Magazine letter June 2023
As I write, parts of northern Italy have been struggling under almost unprecedented levels of floodwater. We can recall the appalling floods in Pakistan last year, and in other places across the world in recent years.
Rains that seem endless bring to mind that flood of myth and legend – the ancient Mesopotamian flood that inspired the story of Noah and the ark. They turned it into a thought experiment, a daring imagination of what if. It wasn’t global warming that the Hebrew scribes blamed for their flood, for them all things began and ended with God’s will. They used it to express God’s painful, gut-wrenching disappointment in the world of men and women, and perhaps to start again – to sweep it all away and begin afresh with one decent human being and his family.
At the end of the narrative the scribes state two things. The first is that mankind is a hopeless case, and even eliminating all but one family won’t change human inclination from being deeply set against God’s purposes. The propensity of people to go their own way hasn’t changed. For the scribes, hope for mankind will depend on the acceptance by God of mankind’s flawed nature. The acceptance declared by the rainbow, the surrendering of his power over the world, the acceptance that he must let it be.

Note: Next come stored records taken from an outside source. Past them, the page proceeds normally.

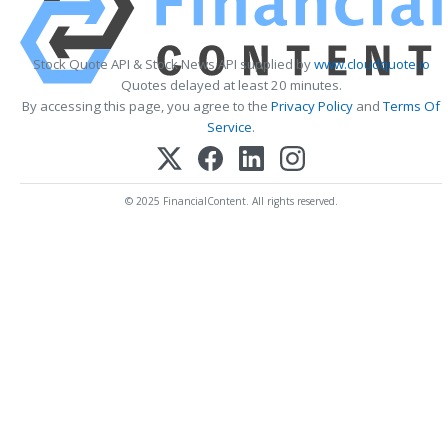
Stock Quote API & Stock News API supplied by
www.cloudquote.io
Quotes delayed at least 20 minutes.
By accessing this page, you agree to the
Privacy Policy
and
Terms Of
Service
.
© 2025 FinancialContent. All rights reserved.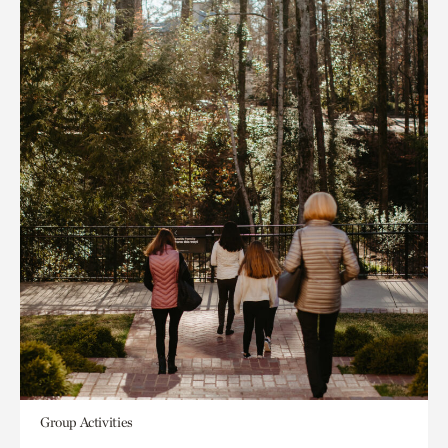
Group Activities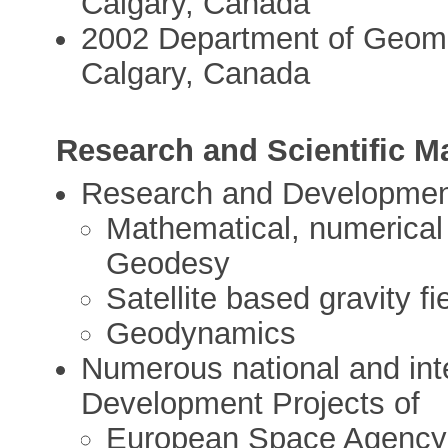
Calgary, Canada
2002 Department of Geomat
Calgary, Canada
Research and Scientific 
Research and Developmen
Mathematical, numerical 
Geodesy
Satellite based gravity f
Geodynamics
Numerous national and int
Development Projects of
European Space Agency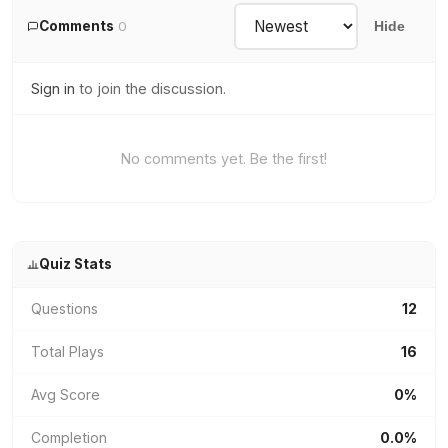
Comments
0
Hide
Sign in
to join the discussion.
No comments yet. Be the first!
Quiz Stats
Questions
12
Total Plays
16
Avg Score
0%
Completion
0.0%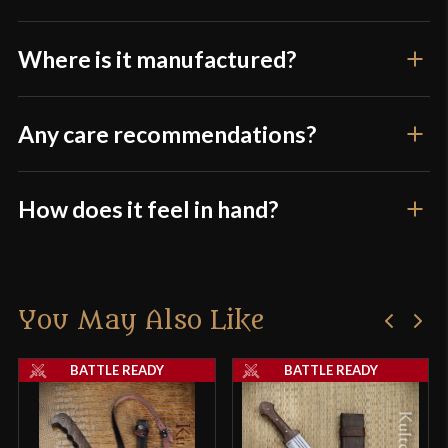
Where is it manufactured?
Any care recommendations?
How does it feel in hand?
You May Also Like
BATTLE READY
BATTLE READY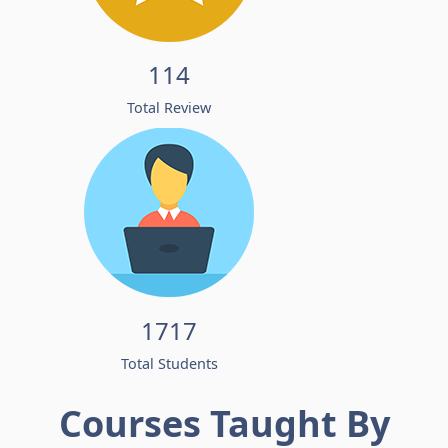
114
Total Review
1717
Total Students
Courses Taught By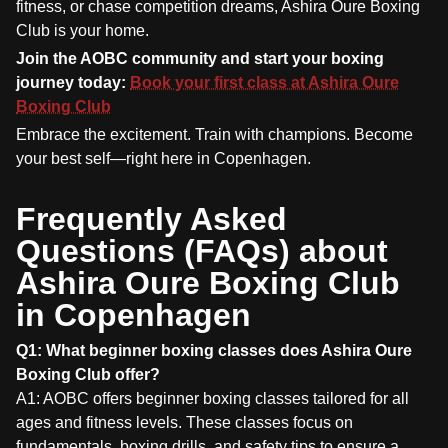
fitness, or chase competition dreams, Ashira Oure Boxing
Club is your home.
Join the AOBC community and start your boxing
journey today:
Book your first class at Ashira Oure
Boxing Club
Embrace the excitement. Train with champions. Become
your best self—right here in Copenhagen.
Frequently Asked
Questions (FAQs) about
Ashira Oure Boxing Club
in Copenhagen
Q1: What beginner boxing classes does Ashira Oure
Boxing Club offer?
A1: AOBC offers beginner boxing classes tailored for all
ages and fitness levels. These classes focus on
fundamentals, boxing drills, and safety tips to ensure a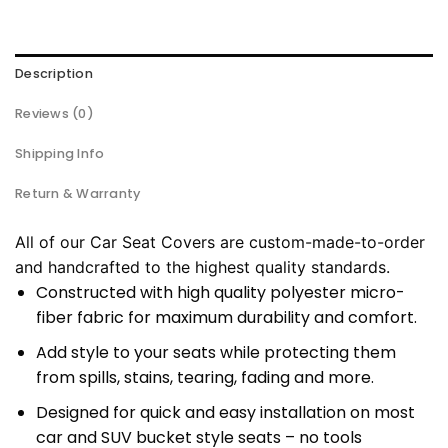
Description
Reviews (0)
Shipping Info
Return & Warranty
All of our Car Seat Covers are custom-made-to-order
and handcrafted to the highest quality standards.
Constructed with high quality polyester micro-
fiber fabric for maximum durability and comfort.
Add style to your seats while protecting them
from spills, stains, tearing, fading and more.
Designed for quick and easy installation on most
car and SUV bucket style seats – no tools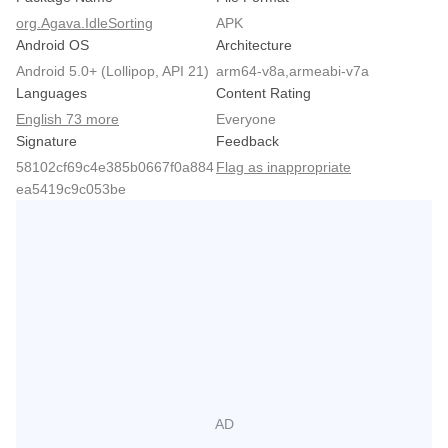
org.Agava.IdleSorting
APK
Android OS
Architecture
Android 5.0+ (Lollipop, API 21)
arm64-v8a,armeabi-v7a
Languages
Content Rating
English 73 more
Everyone
Signature
Feedback
58102cf69c4e385b0667f0a884
Flag as inappropriate
ea5419c9c053be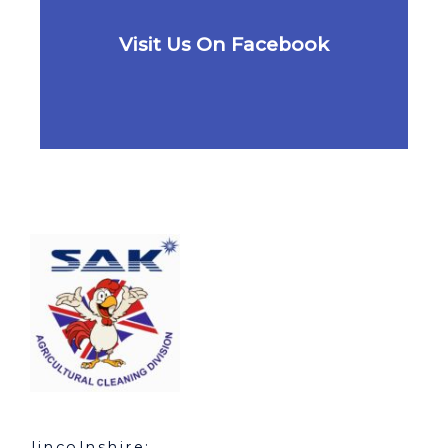
Visit Us On Facebook
lincolnshire: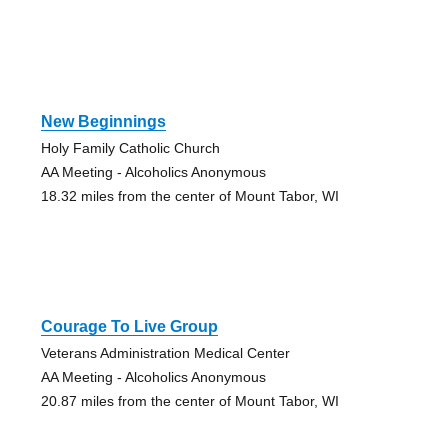
New Beginnings
Holy Family Catholic Church
AA Meeting - Alcoholics Anonymous
18.32 miles from the center of Mount Tabor, WI
Courage To Live Group
Veterans Administration Medical Center
AA Meeting - Alcoholics Anonymous
20.87 miles from the center of Mount Tabor, WI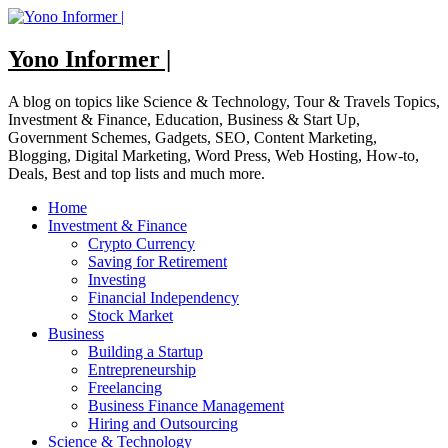
Skip
to
content
Yono Informer |
A blog on topics like Science & Technology, Tour & Travels Topics,
Investment & Finance, Education, Business & Start Up,
Government Schemes, Gadgets, SEO, Content Marketing,
Blogging, Digital Marketing, Word Press, Web Hosting, How-to,
Deals, Best and top lists and much more.
Home
Investment & Finance
Crypto Currency
Saving for Retirement
Investing
Financial Independency
Stock Market
Business
Building a Startup
Entrepreneurship
Freelancing
Business Finance Management
Hiring and Outsourcing
Science & Technology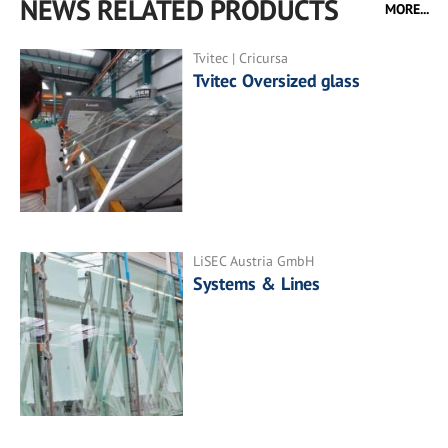
NEWS RELATED PRODUCTS
MORE...
Tvitec | Cricursa
Tvitec Oversized glass
LiSEC Austria GmbH
Systems & Lines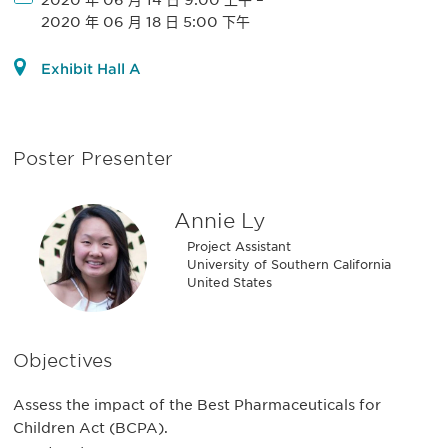
2020 年 06 月 14 日 9:00 上午
–
2020 年 06 月 18 日 5:00 下午
Exhibit Hall A
Poster Presenter
Annie Ly
Project Assistant
University of Southern California
United States
Objectives
Assess the impact of the Best Pharmaceuticals for
Children Act (BCPA).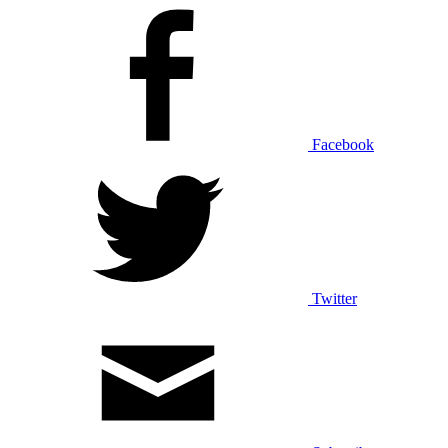
Facebook
Twitter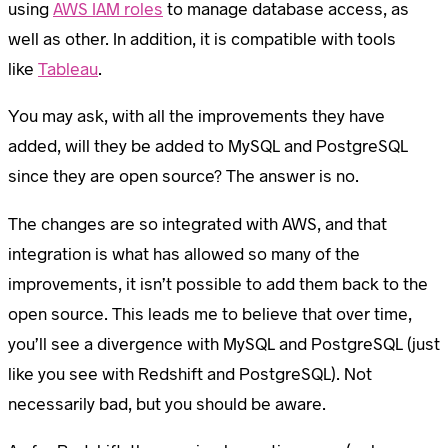
using
AWS IAM roles
to manage database access, as
well as other. In addition, it is compatible with tools
like
Tableau
.
You may ask, with all the improvements they have
added, will they be added to MySQL and PostgreSQL
since they are open source? The answer is no.
The changes are so integrated with AWS, and that
integration is what has allowed so many of the
improvements, it isn’t possible to add them back to the
open source. This leads me to believe that over time,
you’ll see a divergence with MySQL and PostgreSQL (just
like you see with Redshift and PostgreSQL). Not
necessarily bad, but you should be aware.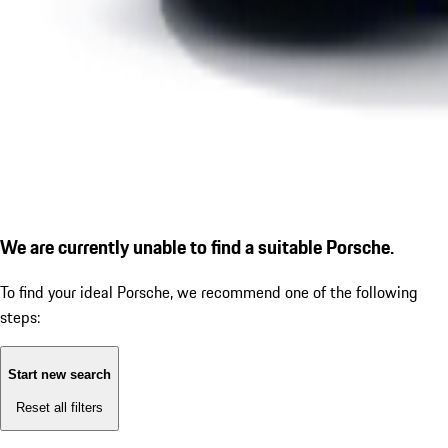
We are currently unable to find a suitable Porsche.
To find your ideal Porsche, we recommend one of the following
steps:
Start new search
Reset all filters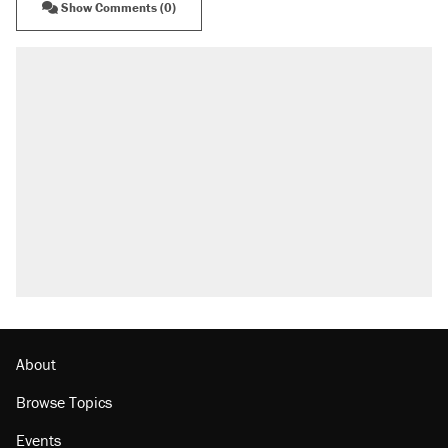
Show Comments (0)
About
Browse Topics
Events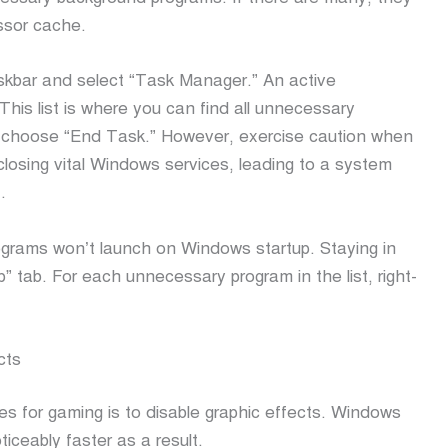
ssor cache.
askbar and select “Task Manager.” An active
This list is where you can find all unnecessary
d choose “End Task.” However, exercise caution when
losing vital Windows services, leading to a system
.
rograms won’t launch on Windows startup. Staying in
 tab. For each unnecessary program in the list, right-
cts
s for gaming is to disable graphic effects. Windows
oticeably faster as a result.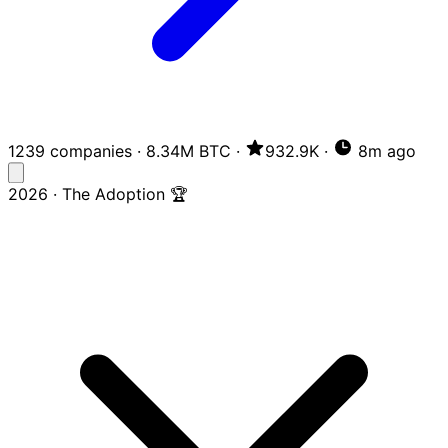
1239 companies
·
8.34M BTC
·
932.9K
·
8m ago
2026 · The Adoption 🏆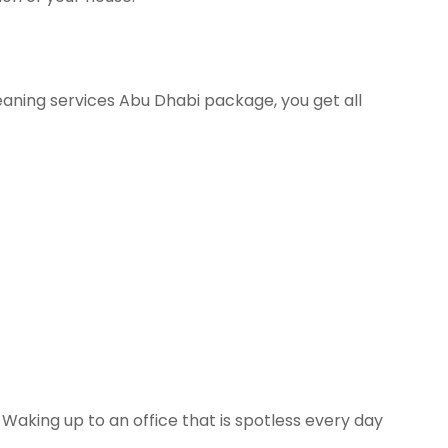
eaning services Abu Dhabi package, you get all
Waking up to an office that is spotless every day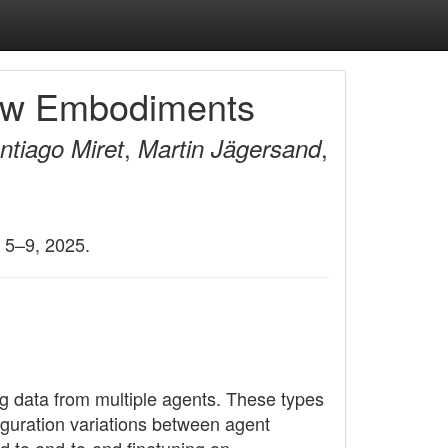
 New Embodiments
,
,
ntiago Miret
Martin Jägersand
 5–9, 2025.
g data from multiple agents. These types
iguration variations between agent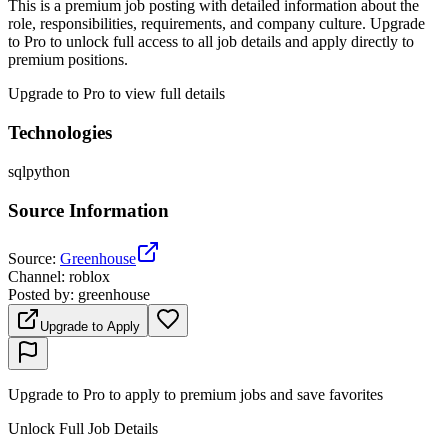
This is a premium job posting with detailed information about the
role, responsibilities, requirements, and company culture. Upgrade
to Pro to unlock full access to all job details and apply directly to
premium positions.
Upgrade to Pro to view full details
Technologies
sql
python
Source Information
Source
:
Greenhouse
Channel
:
roblox
Posted by
:
greenhouse
Upgrade to Apply
Upgrade to Pro to apply to premium jobs and save favorites
Unlock Full Job Details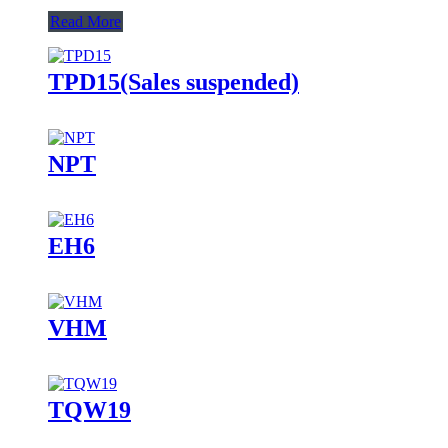
Read More
TPD15(Sales suspended)
NPT
EH6
VHM
TQW19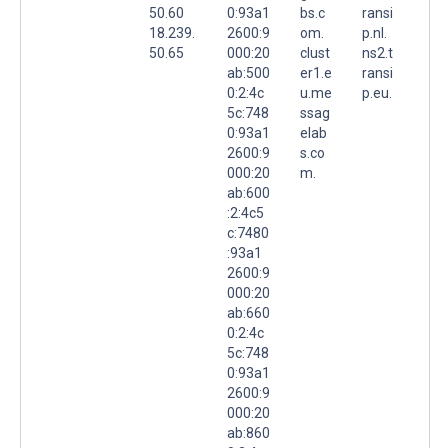
50.60
0:93a1
bs.c
ransi
18.239.
2600:9
om.
p.nl.
50.65
000:20
clust
ns2.t
ab:500
er1.e
ransi
0:2:4c
u.me
p.eu.
5c:748
ssag
0:93a1
elab
2600:9
s.co
000:20
m.
ab:600
:2:4c5
c:7480
:93a1
2600:9
000:20
ab:660
0:2:4c
5c:748
0:93a1
2600:9
000:20
ab:860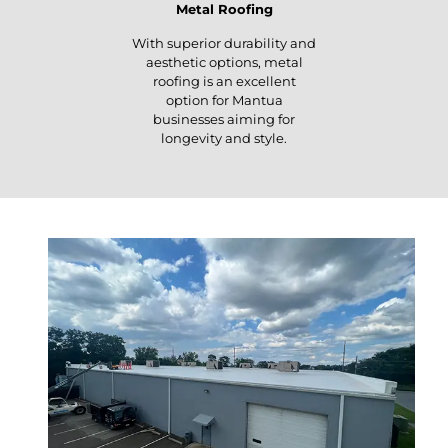
Metal Roofing
With superior durability and
aesthetic options, metal
roofing is an excellent
option for Mantua
businesses aiming for
longevity and style.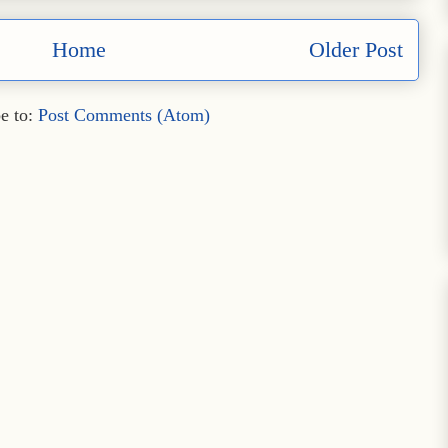
Home
Older Post
e to:
Post Comments (Atom)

The second conclusion is that God will nonetheless persist, and sustain his world. He will not let the rebellion of mankind sway him from his grand dream for creation. The flood didn’t changed mankind, but it meant an irreversible change in God, who will now approach his creation with unlimited patience and forbearance. To be sure, God has been committed to his creation from the beginning, but this narrative argues that the commitment is marked by grief, the hurt of betrayal, and that such a commitment on God’s part is costly. The God/world relationship is not simply that of a strong God and a needy world. Now it is a tortured relationship between a grieved God and a resistant world. This is a key insight of the writers of Genesis, that God does not stand outside the hurt like a judge in a courtroom, but that he is intimately connected to the world, but knowing that he must let it be what it will be.
The Hebrew scribes were, of course, commenting on the world of their day, and the nature of mankind to rush headlong to self-destruction, but nothing has changed. The world of men and women continues its resistance, we still ignore the Noahs of our time calling out to us to take another path, we continue our squabbles like children arguing on the deck of the Titanic. Oh how it must grieve the heart of God.